ADDENDUM: In case you missed it as well, Rocco Mediate, our favorite poker-playing golfer, had a brutal 10 on #12, jumping from -4 to +3. Article today said his back was gone by #9. Very unfortunate for him, although if Raymer stayed with him for the weekend he's probably feeling some pain as well. I played behind this year's winner, Phil Mickelson, at Grayhawk in Scottsdale several years ago. He's an absolute sports junkie, and spent his time after the round in Phil's Grill chatting up his group about the NFL (consultants from maybe PWC who I think sponsored him at the time).

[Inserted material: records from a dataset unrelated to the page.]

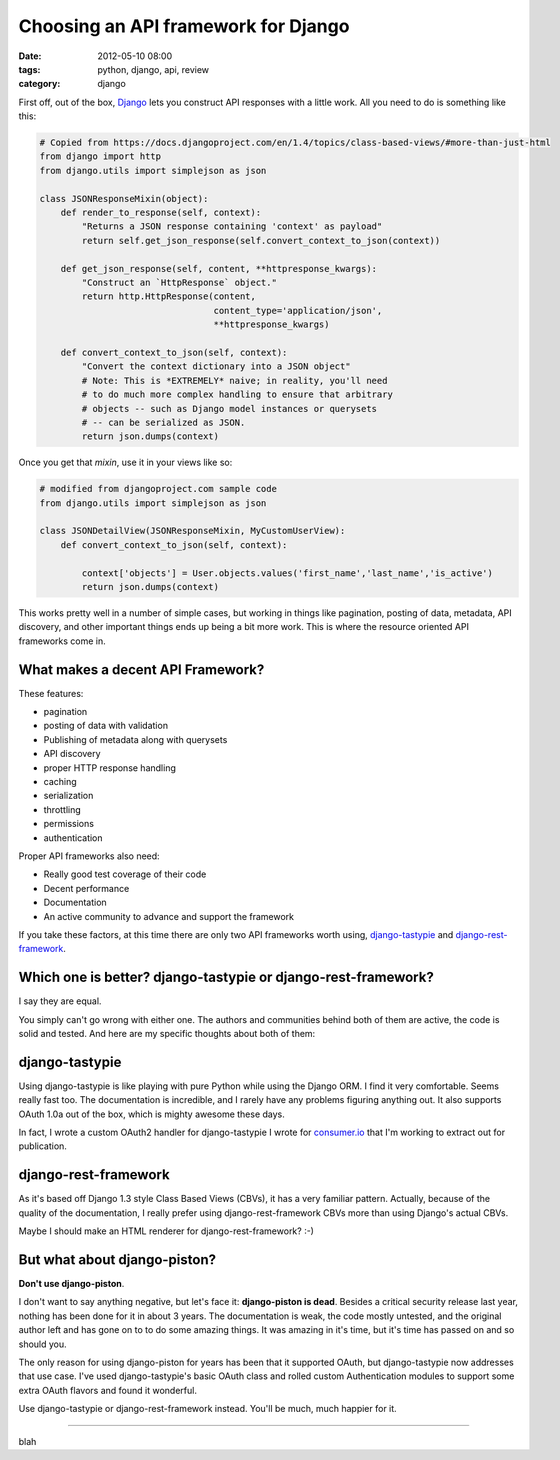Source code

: ====================================
Choosing an API framework for Django
====================================

:date: 2012-05-10 08:00
:tags: python, django, api, review
:category: django

First off, out of the box, Django_ lets you construct API responses with a little work. All you need to do is something like this:

.. _Django: http://djangoproject.com

.. code-block:: python

    # Copied from https://docs.djangoproject.com/en/1.4/topics/class-based-views/#more-than-just-html
    from django import http
    from django.utils import simplejson as json

    class JSONResponseMixin(object):
        def render_to_response(self, context):
            "Returns a JSON response containing 'context' as payload"
            return self.get_json_response(self.convert_context_to_json(context))

        def get_json_response(self, content, **httpresponse_kwargs):
            "Construct an `HttpResponse` object."
            return http.HttpResponse(content,
                                     content_type='application/json',
                                     **httpresponse_kwargs)

        def convert_context_to_json(self, context):
            "Convert the context dictionary into a JSON object"
            # Note: This is *EXTREMELY* naive; in reality, you'll need
            # to do much more complex handling to ensure that arbitrary
            # objects -- such as Django model instances or querysets
            # -- can be serialized as JSON.
            return json.dumps(context)
            
Once you get that `mixin`, use it in your views like so:

.. code-block:: python

    # modified from djangoproject.com sample code
    from django.utils import simplejson as json

    class JSONDetailView(JSONResponseMixin, MyCustomUserView):
        def convert_context_to_json(self, context):
            
            context['objects'] = User.objects.values('first_name','last_name','is_active')
            return json.dumps(context)

This works pretty well in a number of simple cases, but working in things like pagination, posting of data, metadata, API discovery, and other important things ends up being a bit more work. This is where the resource oriented API frameworks come in.

What makes a decent API Framework?
===================================

These features:

* pagination
* posting of data with validation
* Publishing of metadata along with querysets
* API discovery
* proper HTTP response handling
* caching
* serialization
* throttling
* permissions
* authentication

Proper API frameworks also need:

* Really good test coverage of their code
* Decent performance
* Documentation
* An active community to advance and support the framework

If you take these factors, at this time there are only two API frameworks worth using, `django-tastypie`_ and `django-rest-framework`_.

.. _`django-tastypie`: http://django-tastypie.readthedocs.org/
.. _`django-rest-framework`: http://django-rest-framework.org/

Which one is better? django-tastypie or django-rest-framework?
===============================================================

I say they are equal.

You simply can't go wrong with either one. The authors and communities behind both of them are active, the code is solid and tested. And here are my specific thoughts about both of them:

django-tastypie 
================

Using django-tastypie is like playing with pure Python while using the Django ORM. I find it very comfortable. Seems really fast too. The documentation is incredible, and I rarely have any problems figuring anything out. It also supports OAuth 1.0a out of the box, which is mighty awesome these days.

In fact, I wrote a custom OAuth2 handler for django-tastypie I wrote for `consumer.io`_ that I'm working to extract out for publication.

.. _`consumer.io`: http://consumer.io


django-rest-framework
======================

As it's based off Django 1.3 style Class Based Views (CBVs), it has a very familiar pattern. Actually, because of the quality of the documentation, I really prefer using django-rest-framework CBVs more than using Django's actual CBVs. 

Maybe I should make an HTML renderer for django-rest-framework? :-)

But what about django-piston?
==============================

**Don't use django-piston**.

I don't want to say anything negative, but let's face it: **django-piston is dead**. Besides a critical security release last year, nothing has been done for it in about 3 years. The documentation is weak, the code mostly untested, and the original author left and has gone on to to do some amazing things. It was amazing in it's time, but it's time has passed on and so should you.

The only reason for using django-piston for years has been that it supported OAuth, but django-tastypie now addresses that use case. I've used django-tastypie's basic OAuth class and rolled custom Authentication modules to support some extra OAuth flavors and found it wonderful.

Use django-tastypie or django-rest-framework instead. You'll be much, much happier for it.

----

blah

BadBlood mentioned Land of the Lost. LOTL was one of my favorites growing up. I remember racing home from PeeWee football to see the new Saturday shows. I was a Superfriends guy with Aquaman as my favorite, and I always watched LOTL. I never had a thing for Holly, maybe because she whined so very much or that she wasn't exactly a hottie. My top kid hotties growing up: most of the girls in Eight is Enough, Kristy McNichol in Family, Kate Jackson in Charlie's Angels (OK, I was a geek), maybe Jo on Facts of Life, Winnie on the Wonder Years (absolutely most definitely). I don't think I had a thing for Jaime Sommers, the Bionic Woman, but I can't remember. I do think I had the hots for all three daughters in Petticoat Junction, although I'm not sure when I watched this. I watched Days of our Lives growing up from about 1969-1983 or so. You can watch off and on skipping years even and for the most part stay up with stuff, although Sweetie's TiVo's it now and I can't get interested. I'm down with Mickey having amnesia and falling for Maggie, Doug and Julie being together forever, all that. But I probably soured on it when Alice Horton dressed as a nun and was either arrested or went undercover. I think that must have been fifteen years ago, maybe twenty.